Kericuhan antarsuporter usai laga Derbi Jateng antara Persijap Jepara dan Persis Solo di Stadion Gelora Bumi Kartini, Kabupaten Jepara, Jawa Tengah, Kamis (5/3/2026), dilaporkan menyebabkan kerusakan pada sejumlah fasilitas publik dan kendaraan warga. Pertandingan yang berakhir imbang tanpa gol tersebut diwarnai insiden saling lempar kursi di dalam stadion.

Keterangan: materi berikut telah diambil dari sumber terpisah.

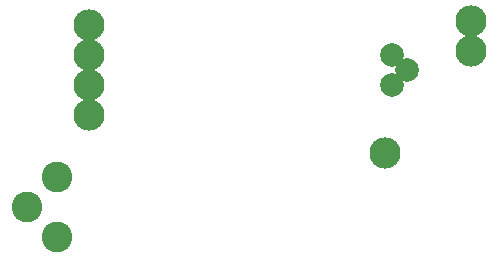
<source format=gbr>
%FSLAX34Y34*%
%MOMM*%
%LNSOLDERMASK_BOTTOM*%
G71*
G01*
%ADD10C, 2.00*%
%ADD11C, 2.64*%
%ADD12C, 2.60*%
%LPD*%
X325590Y-46160D02*
G54D10*
D03*
X338288Y-58859D02*
G54D10*
D03*
X325588Y-71559D02*
G54D10*
D03*
X392112Y-17462D02*
G54D11*
D03*
X392110Y-42860D02*
G54D11*
D03*
X41850Y-200465D02*
G54D12*
D03*
X16454Y-175061D02*
G54D12*
D03*
X41854Y-149661D02*
G54D12*
D03*
X319090Y-128590D02*
G54D11*
D03*
X68462Y-96956D02*
G54D11*
D03*
X68462Y-71556D02*
G54D11*
D03*
X68460Y-46160D02*
G54D11*
D03*
X68462Y-20756D02*
G54D11*
D03*
M02*

</source>
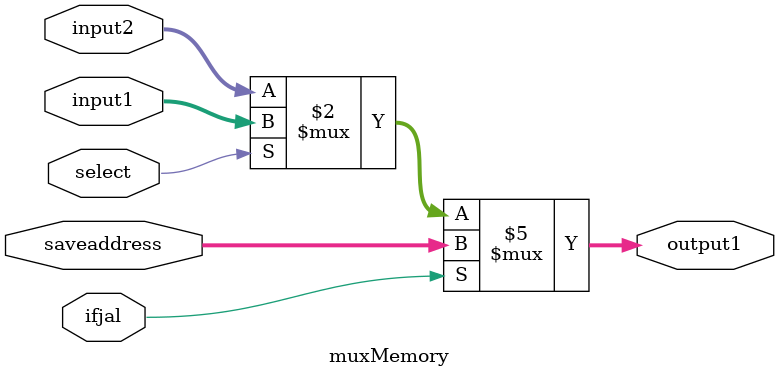
<source format=v>
`timescale 1ns / 1ps


module muxMemory(
    input [31:0] input1,
    input [31:0] input2,
    input select,
    input ifjal,
    input [31:0]saveaddress,
    output reg [31:0] output1
    );
    initial begin
    output1=0;
    end
    always @(*)
    begin
        if(ifjal)
            output1=saveaddress;
        else
            output1=select?input1:input2;
    end
endmodule

</source>
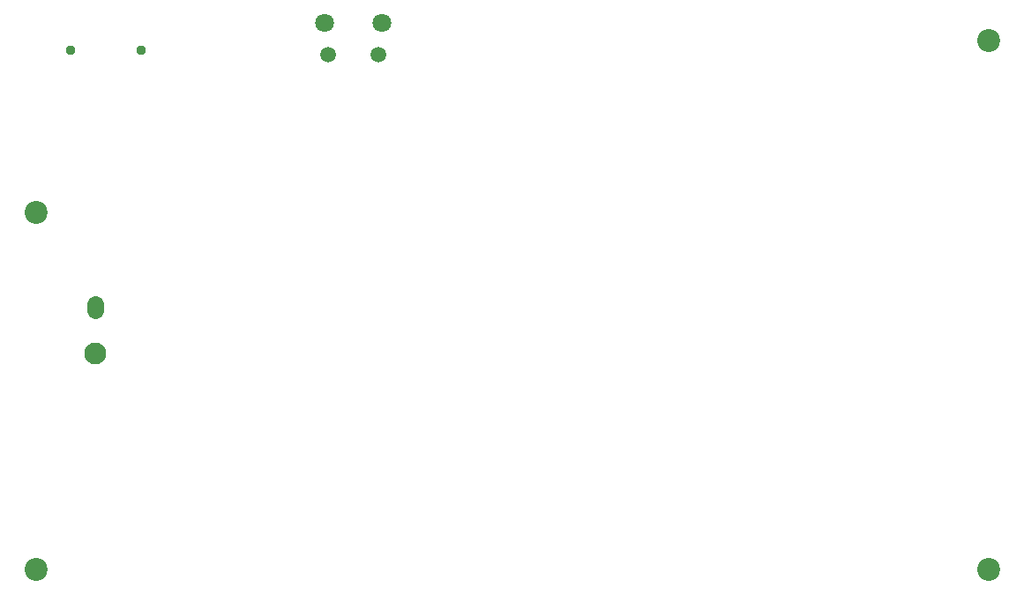
<source format=gbr>
%TF.GenerationSoftware,KiCad,Pcbnew,9.0.4*%
%TF.CreationDate,2025-09-26T12:58:53-07:00*%
%TF.ProjectId,SD-PGMR,53442d50-474d-4522-9e6b-696361645f70,v1.0*%
%TF.SameCoordinates,Original*%
%TF.FileFunction,NonPlated,1,4,NPTH,Mixed*%
%TF.FilePolarity,Positive*%
%FSLAX46Y46*%
G04 Gerber Fmt 4.6, Leading zero omitted, Abs format (unit mm)*
G04 Created by KiCad (PCBNEW 9.0.4) date 2025-09-26 12:58:53*
%MOMM*%
%LPD*%
G01*
G04 APERTURE LIST*
%TA.AperFunction,ComponentDrill*%
%ADD10C,0.950000*%
%TD*%
%TA.AperFunction,ComponentDrill*%
%ADD11C,1.500000*%
%TD*%
G04 aperture for slot hole*
%TA.AperFunction,ComponentDrill*%
%ADD12C,1.600000*%
%TD*%
%TA.AperFunction,ComponentDrill*%
%ADD13C,1.800000*%
%TD*%
%TA.AperFunction,ComponentDrill*%
%ADD14C,2.100000*%
%TD*%
%TA.AperFunction,ComponentDrill*%
%ADD15C,2.200000*%
%TD*%
G04 APERTURE END LIST*
D10*
%TO.C,SD1*%
X83301000Y-82180000D03*
X90101000Y-82180000D03*
D11*
%TO.C,U3*%
X108065000Y-82662000D03*
X112915000Y-82662000D03*
D12*
%TO.C,RE1*%
X85725000Y-107175000D02*
X85725000Y-106575000D01*
D13*
%TO.C,U3*%
X107765000Y-79632000D03*
X113215000Y-79632000D03*
D14*
%TO.C,RE1*%
X85725000Y-111375000D03*
D15*
%TO.C,H1*%
X80010000Y-97790000D03*
%TO.C,H2*%
X80010000Y-132080000D03*
%TO.C,H4*%
X171450000Y-81280000D03*
%TO.C,H3*%
X171450000Y-132080000D03*
M02*

</source>
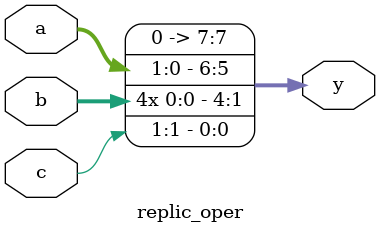
<source format=v>
`timescale 1ns / 1ps

module replic_oper(
  input [1:0] a,
  input [3:0] b,
  input [2:0] c,
  output [7:0] y
);
  
  assign y = {a, {4{b[0]}}, c[1]};
  
endmodule 


</source>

Kerugian Fasilitas Publik dan Kendaraan Warga

Kapolres Jepara AKBP Hadi Kristanto menyatakan, beberapa pihak mengalami kerugian signifikan akibat insiden tersebut. Selain kendaraan milik massa yang rusak, fasilitas di Terminal Jepara juga menjadi sasaran perusakan.

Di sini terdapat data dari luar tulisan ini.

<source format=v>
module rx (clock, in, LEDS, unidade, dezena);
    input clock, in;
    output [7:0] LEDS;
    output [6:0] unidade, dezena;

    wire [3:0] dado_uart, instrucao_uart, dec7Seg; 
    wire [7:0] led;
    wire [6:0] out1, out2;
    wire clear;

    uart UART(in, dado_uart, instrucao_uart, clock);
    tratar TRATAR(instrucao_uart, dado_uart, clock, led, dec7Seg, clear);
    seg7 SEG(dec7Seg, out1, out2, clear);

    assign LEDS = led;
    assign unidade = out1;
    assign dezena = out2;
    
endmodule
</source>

“Ada beberapa kerusakan yang dialami beberapa pihak, mulai dari kendaraan massa hingga fasilitas di terminal. Beberapa kursi dan pot bunga dirusak,” kata AKBP Hadi, Jumat (6/3/2026).

Ia menambahkan, insiden tersebut merugikan masyarakat luas karena sejumlah kendaraan milik warga turut menjadi korban perusakan. Pihaknya akan segera berkoordinasi dengan Pemerintah Kabupaten Jepara terkait dampak kerugian ini.

“Ada beberapa hal yang merugikan masyarakat. Kami akan segera melaporkan kepada Pak Sekda Kabupaten Jepara. Yang lain juga diminta segera melaporkan,” ujarnya.

Kronologi Kericuhan

AKBP Hadi menjelaskan, kericuhan bermula dari gesekan antarsuporter kedua tim di dalam stadion. Adu mulut yang terjadi kemudian berkembang menjadi tindakan provokatif, memicu aksi saling lempar kursi. Perusakan fasilitas publik di luar stadion terjadi sebagai imbas dari kericuhan yang meluas tersebut.